*WORK REQUEST 1*. From the Mindanao coal article, reproduce the passage starting at "Ellorin joined the" and ending at "still to fight.".
*WORK REQUEST 2*. According to the Mindanao coal article, until what year were Mindanao's transmission grids unconnected to the rest of the country?

*DOCUMENT SEGMENT*.

Decades of scientific research show that burning coal releases more heat-trapping gases than any other fuel, intensifying extreme weather—stronger typhoons, heavier floods, and prolonged droughts — the very disasters the Philippines has endured as one of the world’s most climate-vulnerable countries.

Ellorin joined the Philippine Center for Investigative Journalism (PCIJ) in a hilly part of town overlooking the coal plant inside the 3,000-hectare PHIVIDEC industrial compound. The chimney stands as a stark reminder of a campaign lost and another still to fight.

Mindanao faced an urgent demand for more energy at the start of the century, when its economy was growing at a rate much faster than the national average in terms of gross regional domestic product. 

At the time, Mindanao still operated as a separate power system, with its transmission grids unconnected to the rest of the country until 2023. It could not absorb the oversupply in Luzon, which had just emerged from the rolling blackouts of the 1990s power crisis and had seen the rise of independent power producers following the privatization of the power sector.

*RECORD EXCERPTS*.
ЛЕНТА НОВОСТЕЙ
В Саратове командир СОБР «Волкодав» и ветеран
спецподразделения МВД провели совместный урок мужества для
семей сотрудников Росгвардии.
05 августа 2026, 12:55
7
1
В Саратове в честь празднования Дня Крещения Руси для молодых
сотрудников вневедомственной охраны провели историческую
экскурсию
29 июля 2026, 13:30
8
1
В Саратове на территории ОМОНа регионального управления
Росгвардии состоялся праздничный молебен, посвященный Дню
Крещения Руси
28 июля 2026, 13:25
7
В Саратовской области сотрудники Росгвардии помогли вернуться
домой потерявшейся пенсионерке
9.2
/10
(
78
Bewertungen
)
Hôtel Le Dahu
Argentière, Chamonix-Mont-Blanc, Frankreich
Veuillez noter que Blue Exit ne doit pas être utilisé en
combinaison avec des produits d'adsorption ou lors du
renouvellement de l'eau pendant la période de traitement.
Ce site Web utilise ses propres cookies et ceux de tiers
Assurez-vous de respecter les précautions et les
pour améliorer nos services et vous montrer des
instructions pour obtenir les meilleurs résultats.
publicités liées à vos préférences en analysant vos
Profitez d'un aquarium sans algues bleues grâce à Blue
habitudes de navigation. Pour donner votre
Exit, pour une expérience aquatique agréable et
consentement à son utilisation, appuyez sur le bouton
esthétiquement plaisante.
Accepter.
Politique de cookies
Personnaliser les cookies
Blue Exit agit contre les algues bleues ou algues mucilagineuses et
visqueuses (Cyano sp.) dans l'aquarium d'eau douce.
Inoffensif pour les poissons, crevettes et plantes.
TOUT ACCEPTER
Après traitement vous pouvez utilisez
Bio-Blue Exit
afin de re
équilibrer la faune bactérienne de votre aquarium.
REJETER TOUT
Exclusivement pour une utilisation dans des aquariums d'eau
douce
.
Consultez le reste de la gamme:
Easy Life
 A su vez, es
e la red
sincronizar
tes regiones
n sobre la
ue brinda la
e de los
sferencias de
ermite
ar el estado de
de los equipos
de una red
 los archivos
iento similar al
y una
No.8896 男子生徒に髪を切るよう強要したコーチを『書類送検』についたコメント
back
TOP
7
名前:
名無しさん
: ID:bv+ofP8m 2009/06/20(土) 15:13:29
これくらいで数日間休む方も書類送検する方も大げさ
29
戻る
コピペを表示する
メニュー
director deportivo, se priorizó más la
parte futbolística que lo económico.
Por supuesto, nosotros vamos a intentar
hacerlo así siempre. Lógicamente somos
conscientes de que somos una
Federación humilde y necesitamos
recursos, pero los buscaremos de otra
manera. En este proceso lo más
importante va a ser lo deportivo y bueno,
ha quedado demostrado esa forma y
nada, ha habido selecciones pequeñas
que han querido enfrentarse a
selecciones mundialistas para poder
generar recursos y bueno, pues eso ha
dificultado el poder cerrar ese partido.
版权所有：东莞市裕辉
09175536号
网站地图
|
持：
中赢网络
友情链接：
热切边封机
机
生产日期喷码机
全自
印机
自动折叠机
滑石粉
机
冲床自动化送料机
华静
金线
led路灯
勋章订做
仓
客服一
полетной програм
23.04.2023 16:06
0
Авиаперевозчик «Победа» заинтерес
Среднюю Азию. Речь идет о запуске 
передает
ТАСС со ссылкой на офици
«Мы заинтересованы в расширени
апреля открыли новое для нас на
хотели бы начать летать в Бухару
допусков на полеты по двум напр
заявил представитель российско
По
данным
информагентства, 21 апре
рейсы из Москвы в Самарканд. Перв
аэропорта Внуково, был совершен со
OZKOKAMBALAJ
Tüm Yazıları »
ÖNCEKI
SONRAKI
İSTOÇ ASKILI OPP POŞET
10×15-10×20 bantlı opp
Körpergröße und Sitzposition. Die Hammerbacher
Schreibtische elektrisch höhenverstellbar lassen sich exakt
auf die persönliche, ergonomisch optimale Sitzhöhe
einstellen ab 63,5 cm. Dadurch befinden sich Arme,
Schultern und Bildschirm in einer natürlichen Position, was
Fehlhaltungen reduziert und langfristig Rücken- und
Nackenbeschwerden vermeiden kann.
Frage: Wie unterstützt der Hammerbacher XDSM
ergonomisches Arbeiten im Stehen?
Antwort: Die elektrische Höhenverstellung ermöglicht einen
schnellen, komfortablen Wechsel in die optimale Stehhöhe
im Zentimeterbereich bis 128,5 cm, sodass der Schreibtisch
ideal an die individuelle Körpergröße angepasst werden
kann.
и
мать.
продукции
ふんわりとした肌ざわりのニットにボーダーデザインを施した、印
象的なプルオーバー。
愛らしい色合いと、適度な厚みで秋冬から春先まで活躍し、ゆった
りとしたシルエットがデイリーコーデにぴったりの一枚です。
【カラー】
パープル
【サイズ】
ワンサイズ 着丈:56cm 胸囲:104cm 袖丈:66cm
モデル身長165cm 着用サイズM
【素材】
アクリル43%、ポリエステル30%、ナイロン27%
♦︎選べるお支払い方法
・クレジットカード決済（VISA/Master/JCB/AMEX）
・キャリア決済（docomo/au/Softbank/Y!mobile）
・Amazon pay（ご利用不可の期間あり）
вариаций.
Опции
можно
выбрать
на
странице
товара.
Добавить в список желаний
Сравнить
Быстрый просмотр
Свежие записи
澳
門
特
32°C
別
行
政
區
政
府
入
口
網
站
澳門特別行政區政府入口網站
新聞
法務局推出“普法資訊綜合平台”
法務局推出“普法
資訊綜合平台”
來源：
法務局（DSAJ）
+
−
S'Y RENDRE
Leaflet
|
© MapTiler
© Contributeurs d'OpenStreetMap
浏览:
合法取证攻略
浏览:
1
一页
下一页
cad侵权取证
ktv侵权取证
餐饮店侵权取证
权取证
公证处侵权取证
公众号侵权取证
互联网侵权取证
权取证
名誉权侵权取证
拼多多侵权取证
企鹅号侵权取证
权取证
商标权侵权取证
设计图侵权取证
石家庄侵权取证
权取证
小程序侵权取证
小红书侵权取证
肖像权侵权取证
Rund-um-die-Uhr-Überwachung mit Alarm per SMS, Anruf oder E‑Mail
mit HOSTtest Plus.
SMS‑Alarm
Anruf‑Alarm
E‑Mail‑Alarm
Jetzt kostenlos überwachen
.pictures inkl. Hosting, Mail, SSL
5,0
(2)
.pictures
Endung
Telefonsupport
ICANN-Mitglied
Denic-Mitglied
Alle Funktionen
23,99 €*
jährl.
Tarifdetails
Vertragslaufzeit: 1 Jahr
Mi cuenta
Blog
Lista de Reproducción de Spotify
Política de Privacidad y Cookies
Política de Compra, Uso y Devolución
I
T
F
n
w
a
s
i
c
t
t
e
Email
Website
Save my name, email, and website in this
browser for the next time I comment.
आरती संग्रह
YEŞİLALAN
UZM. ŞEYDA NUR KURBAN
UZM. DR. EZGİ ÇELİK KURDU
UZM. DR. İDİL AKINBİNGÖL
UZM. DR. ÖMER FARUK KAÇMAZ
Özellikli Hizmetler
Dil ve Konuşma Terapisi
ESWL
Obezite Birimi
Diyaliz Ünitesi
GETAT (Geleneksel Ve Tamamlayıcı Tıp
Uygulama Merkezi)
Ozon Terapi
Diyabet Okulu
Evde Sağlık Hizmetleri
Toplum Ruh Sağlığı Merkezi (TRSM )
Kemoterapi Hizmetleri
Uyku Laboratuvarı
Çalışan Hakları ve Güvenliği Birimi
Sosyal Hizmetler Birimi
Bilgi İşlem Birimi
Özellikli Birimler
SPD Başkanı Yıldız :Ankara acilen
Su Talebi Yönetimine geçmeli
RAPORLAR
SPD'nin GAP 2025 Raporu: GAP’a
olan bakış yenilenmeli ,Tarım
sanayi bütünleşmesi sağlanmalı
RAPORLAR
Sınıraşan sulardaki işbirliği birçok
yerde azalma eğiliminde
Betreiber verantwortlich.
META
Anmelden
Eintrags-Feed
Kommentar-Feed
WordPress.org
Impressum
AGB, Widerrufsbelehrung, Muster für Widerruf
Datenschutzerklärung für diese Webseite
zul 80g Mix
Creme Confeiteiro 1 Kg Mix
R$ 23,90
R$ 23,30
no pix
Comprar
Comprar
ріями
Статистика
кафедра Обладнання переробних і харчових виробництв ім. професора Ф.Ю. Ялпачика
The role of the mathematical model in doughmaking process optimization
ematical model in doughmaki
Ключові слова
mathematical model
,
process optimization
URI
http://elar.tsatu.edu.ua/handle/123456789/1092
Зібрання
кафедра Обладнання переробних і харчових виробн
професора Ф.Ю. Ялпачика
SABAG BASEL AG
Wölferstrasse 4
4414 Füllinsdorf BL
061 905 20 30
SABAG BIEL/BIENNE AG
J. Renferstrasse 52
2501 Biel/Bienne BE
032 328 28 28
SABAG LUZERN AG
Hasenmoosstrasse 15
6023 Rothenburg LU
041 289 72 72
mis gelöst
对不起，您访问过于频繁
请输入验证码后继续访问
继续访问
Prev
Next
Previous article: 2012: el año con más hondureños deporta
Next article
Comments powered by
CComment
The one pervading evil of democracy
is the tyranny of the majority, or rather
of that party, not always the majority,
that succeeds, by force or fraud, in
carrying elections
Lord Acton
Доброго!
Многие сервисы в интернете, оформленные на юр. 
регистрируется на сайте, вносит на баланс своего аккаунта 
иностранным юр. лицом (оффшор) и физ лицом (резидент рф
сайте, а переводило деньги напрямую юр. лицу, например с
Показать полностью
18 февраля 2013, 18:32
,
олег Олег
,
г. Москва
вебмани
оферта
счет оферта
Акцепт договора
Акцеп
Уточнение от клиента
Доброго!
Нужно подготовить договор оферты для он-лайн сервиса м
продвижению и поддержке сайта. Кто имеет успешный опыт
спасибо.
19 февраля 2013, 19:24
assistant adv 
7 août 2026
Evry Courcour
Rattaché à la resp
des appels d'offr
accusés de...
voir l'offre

*PROBLEM SOLUTION 1*.
Ellorin joined the Philippine Center for Investigative Journalism (PCIJ) in a hilly part of town overlooking the coal plant inside the 3,000-hectare PHIVIDEC industrial compound. The chimney stands as a stark reminder of a campaign lost and another still to fight.

*PROBLEM SOLUTION 2*. 2023